Indeed one of these ladies wandered up to my desk and craned her neck to have a good old look at the paperwork strewn across it (some of which just happened to be from the NHS – great…), so I’ve taken to ducking every time I see a greying mop pass by the window and have nightmares about my secret being out, and a gang of them heading up my path with a Wicker Man on bonfire night, so my determination to be more sociable in order to appear ‘normal’ was challenged within a very short period indeed.
Also, I’m still something of a hermit, and despite the one neighbour I’ve befriended urging me to get out and about more in the community, I still find small talk deeply boring and energy sapping especially when everyone is so damned, well, normal…I miss my London freaks, I mean, friends.
So like the song goes, ‘Everywhere you go, you always take the weather with you’. I’m still me, I haven’t been cured overnight from moving north of Watford Gap, and, of course, my old worries have been replaced by new ones.
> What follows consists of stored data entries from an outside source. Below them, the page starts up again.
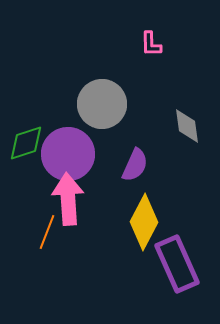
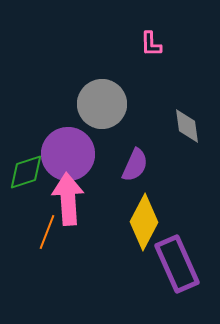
green diamond: moved 29 px down
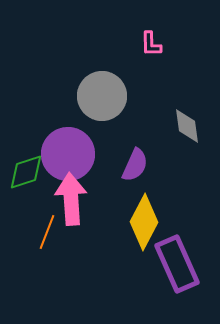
gray circle: moved 8 px up
pink arrow: moved 3 px right
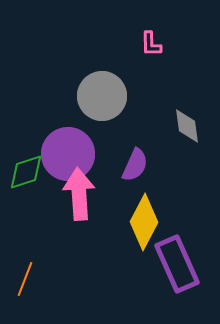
pink arrow: moved 8 px right, 5 px up
orange line: moved 22 px left, 47 px down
And some old ones came back. And on those dark nights and days of the soul, I still hibernate, only now, it’s more noticeable because the people around me have fuck all else to notice or talk about.
It could all be my imagination of course as I was off my meds at the time…
Plus, my property is so exposed. People can see in, which I’m not feeling, so I’m pricing up garden walls, blinds, gates and electric fences (just joking about the last one – I think) as we speak, which will only enhance my reputation as a cold ass London biatch even more.
Cos these people may be ever so nice, but all in all, they’re just a-nother brick in my wall.
Because, try as I might to leave it, that thing was never going to stay in south London.
Cos it’s with me. Wherever I go.
But it’s meant to be a new start?
Perhaps I’ll replace the wall and fences with trellis and blinds which will let the light it. Oh and maybe take the barbed wire off back order.